Was there something else you're trying to access?

I must be missing something obvious. I tried the following two:

pip install gcloud

import gcloud
gcloud.client.project

-- as well as --

import gcloud.client
gcloud.client.project

-- then tried to instantiate Client --
c = gcloud.client.Client()
but get an error about no app default credentials being available.

Can you help with the exact code I need to use?

You can use the gcloud sdk cli tool to get your default credentials as outline here.

After that, your last example should work.

from gcloud import pubsub  # Or whichever service you need
client = pubsub.Client()
client.project

You can also use $ gcloud config list project from the cli to get the project ID if you have the SDK installed.

This project is distinct from the gcloud SDK. You'd want to ask that team for such an API. @jgeewax @jonparrott who would be the person to reach out to for that?

The desire was to use a programmatic API rather than calling gcloud as a subprocess (which is what we do right now). Yes, ideally this would be functionality gcloud would expose as a library, but gcloud-python seemed like the next logical thing.

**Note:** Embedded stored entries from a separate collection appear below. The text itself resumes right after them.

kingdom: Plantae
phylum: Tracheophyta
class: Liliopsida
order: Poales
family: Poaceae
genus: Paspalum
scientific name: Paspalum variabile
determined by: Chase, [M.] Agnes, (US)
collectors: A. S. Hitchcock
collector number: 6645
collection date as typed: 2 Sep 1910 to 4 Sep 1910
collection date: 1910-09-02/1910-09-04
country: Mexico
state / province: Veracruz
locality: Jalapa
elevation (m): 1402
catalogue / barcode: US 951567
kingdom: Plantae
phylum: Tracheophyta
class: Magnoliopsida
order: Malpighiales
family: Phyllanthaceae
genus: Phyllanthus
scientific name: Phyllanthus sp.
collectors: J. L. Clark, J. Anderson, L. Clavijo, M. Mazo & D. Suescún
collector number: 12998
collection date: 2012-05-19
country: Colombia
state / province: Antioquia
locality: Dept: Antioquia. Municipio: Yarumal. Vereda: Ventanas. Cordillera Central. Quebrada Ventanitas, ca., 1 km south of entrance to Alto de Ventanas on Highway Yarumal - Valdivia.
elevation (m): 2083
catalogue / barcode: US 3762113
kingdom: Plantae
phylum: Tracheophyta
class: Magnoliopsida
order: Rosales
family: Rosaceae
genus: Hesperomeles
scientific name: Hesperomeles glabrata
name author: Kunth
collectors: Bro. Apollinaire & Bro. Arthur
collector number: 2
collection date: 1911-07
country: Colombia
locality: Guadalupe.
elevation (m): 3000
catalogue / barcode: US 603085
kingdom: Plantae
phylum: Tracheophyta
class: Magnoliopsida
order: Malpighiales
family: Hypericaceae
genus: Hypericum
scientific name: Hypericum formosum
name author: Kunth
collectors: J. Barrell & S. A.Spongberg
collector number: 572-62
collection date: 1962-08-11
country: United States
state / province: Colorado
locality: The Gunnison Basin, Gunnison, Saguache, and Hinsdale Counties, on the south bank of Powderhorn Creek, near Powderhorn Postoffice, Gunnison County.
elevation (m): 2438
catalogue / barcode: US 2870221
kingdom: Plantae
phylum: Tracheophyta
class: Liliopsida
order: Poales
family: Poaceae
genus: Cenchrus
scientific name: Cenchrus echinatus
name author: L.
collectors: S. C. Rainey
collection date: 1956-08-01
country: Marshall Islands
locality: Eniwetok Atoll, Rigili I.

So from the example above, it seems if you create a client for a particular service, you can get the project off of it. I guess I would be expected there be a way to get the project without needing to first create a client instance for a specific service, but I suppose that is a possible workaround that could work.

gcloud._helpers._determine_default_project is the function the various Client classes use to sniff a project (the datastore client tweaks it a bit to deal with the emulator). It isn't public, but we could look at making it so. Note that the logic there is not related (directly) to the gcloud CLI's notion of determining the project.

@nikhilk do you think that @tseaver's answer will work for you?

I'm not sure this has been settled... It seems like we have a way to do it that is private and not documented, and we should look at potentially exposing this... Re-opening for discussion, feel free to re-close if there was an off-line conversation that was omitted here.

@jgeewax That is outside our purview. If people want to use what we do it is all in public surfaces provided by https://github.com/GoogleCloudPlatform/google-auth-library-python/

hey do i understand correctly that there is no way currently to access the currently active account (that i could get with 'gcloud auth list' on the command line) programmatically via python?

@timonbimon Unlike the gcloud CLI, the google-cloud-* libraries do not keep any persistent store of credentials: we use the service account credentials file explicitly set in the environment (GOOGLE_APPLICATION_CREDENTIALS), or passed explicitly to the client's from_service_account_json method (we fall back from those to the implicit ones: gcloud SDK, GAE, or GCE)

If you have a client instance, you can query its project attribute to get the named project associated with the client's credentials. Two of the API clients (bigquery and storage) expose a get_service_account_email method which returns the e-mail address associated with the client.

While we don't currently expose the _credentials attribute of client instances as a public API for any client except spanner's: you could use the private attribute to get information using the interface provided by google.auth.credentials.Signing.signer_email.